Search the listing below for the word "deine", and copy every line in which it turns up.

Segment Open

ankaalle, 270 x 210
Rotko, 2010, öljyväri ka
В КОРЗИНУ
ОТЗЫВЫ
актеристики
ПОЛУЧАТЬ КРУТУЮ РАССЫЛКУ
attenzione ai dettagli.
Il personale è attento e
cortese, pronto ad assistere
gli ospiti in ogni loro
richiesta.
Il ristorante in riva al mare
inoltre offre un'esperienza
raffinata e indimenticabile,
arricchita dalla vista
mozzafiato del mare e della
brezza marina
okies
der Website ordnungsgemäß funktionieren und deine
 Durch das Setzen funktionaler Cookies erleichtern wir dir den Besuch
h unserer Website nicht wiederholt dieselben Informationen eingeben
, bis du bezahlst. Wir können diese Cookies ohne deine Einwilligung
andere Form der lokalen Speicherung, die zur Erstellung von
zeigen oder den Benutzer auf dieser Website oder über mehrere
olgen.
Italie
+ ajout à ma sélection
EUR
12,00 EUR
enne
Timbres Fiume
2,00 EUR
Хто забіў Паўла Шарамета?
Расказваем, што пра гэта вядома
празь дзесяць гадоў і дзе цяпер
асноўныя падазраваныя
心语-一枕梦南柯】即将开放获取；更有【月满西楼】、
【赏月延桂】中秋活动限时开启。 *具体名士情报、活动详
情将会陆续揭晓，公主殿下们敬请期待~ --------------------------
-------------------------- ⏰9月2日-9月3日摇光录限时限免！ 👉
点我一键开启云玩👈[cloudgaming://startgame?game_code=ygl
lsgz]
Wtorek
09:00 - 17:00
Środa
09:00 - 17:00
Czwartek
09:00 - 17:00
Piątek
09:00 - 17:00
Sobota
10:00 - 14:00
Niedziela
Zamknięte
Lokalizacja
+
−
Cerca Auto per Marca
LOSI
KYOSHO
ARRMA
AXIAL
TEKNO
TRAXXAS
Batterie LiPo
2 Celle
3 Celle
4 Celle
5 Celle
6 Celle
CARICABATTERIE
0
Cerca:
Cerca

Segment Closed
Segment Open

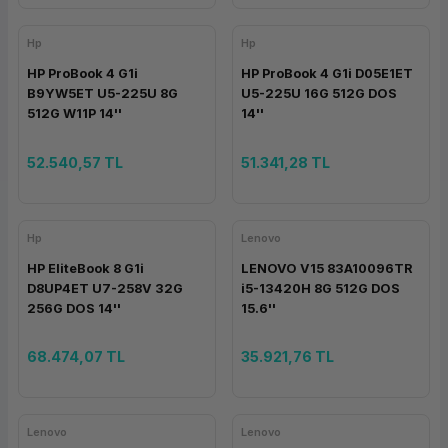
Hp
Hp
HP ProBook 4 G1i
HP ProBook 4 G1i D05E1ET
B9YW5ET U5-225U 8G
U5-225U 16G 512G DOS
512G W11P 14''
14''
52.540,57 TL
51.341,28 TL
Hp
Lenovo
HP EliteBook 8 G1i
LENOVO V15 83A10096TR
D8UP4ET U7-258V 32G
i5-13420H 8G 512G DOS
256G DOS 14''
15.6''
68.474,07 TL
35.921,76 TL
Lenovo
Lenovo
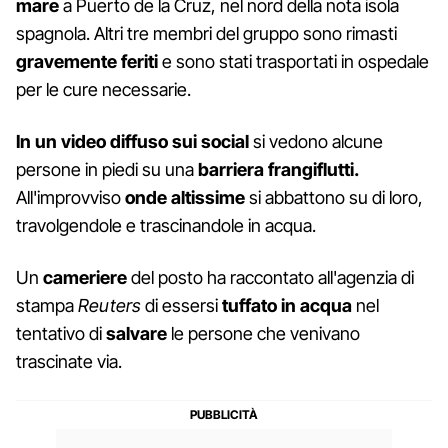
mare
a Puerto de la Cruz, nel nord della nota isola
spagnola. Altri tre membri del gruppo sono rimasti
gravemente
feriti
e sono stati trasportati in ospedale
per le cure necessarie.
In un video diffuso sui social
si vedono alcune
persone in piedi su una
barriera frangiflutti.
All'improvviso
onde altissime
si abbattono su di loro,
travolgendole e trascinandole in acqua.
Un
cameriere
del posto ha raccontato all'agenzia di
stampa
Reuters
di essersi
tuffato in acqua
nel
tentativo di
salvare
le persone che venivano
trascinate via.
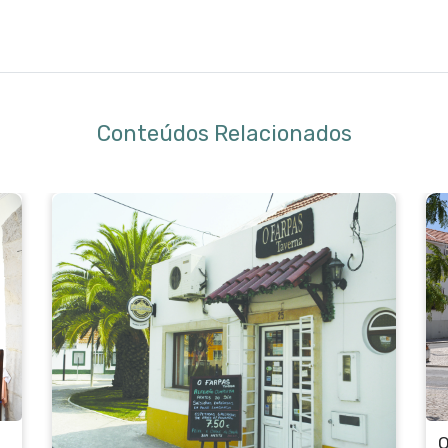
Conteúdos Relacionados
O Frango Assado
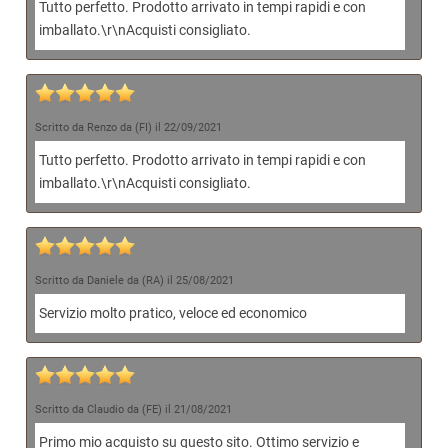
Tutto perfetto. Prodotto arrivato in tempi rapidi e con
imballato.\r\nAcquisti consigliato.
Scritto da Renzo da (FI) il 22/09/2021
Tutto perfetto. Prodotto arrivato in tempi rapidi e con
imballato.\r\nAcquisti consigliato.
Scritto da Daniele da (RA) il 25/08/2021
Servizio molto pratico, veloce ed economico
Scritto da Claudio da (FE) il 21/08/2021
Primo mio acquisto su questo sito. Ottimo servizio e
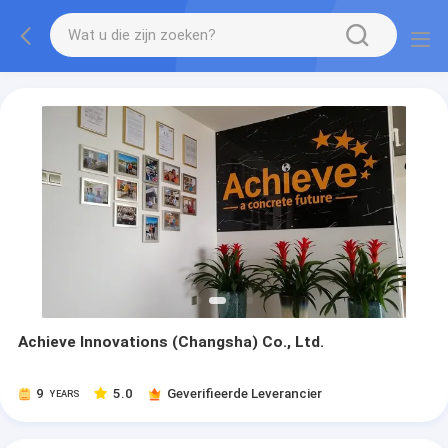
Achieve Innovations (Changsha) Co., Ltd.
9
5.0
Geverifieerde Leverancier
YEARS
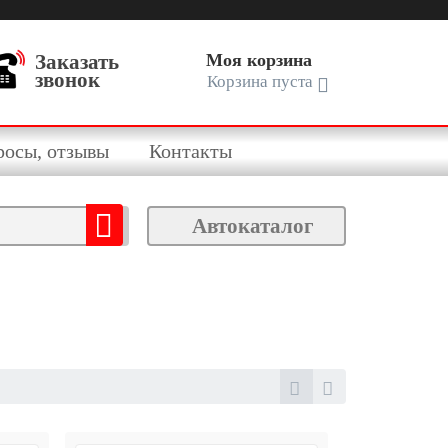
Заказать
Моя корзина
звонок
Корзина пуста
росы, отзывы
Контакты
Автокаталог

Segment Closed

SOLUTION FOR THIS TASK ->
der Website ordnungsgemäß funktionieren und deine
, bis du bezahlst. Wir können diese Cookies ohne deine Einwilligung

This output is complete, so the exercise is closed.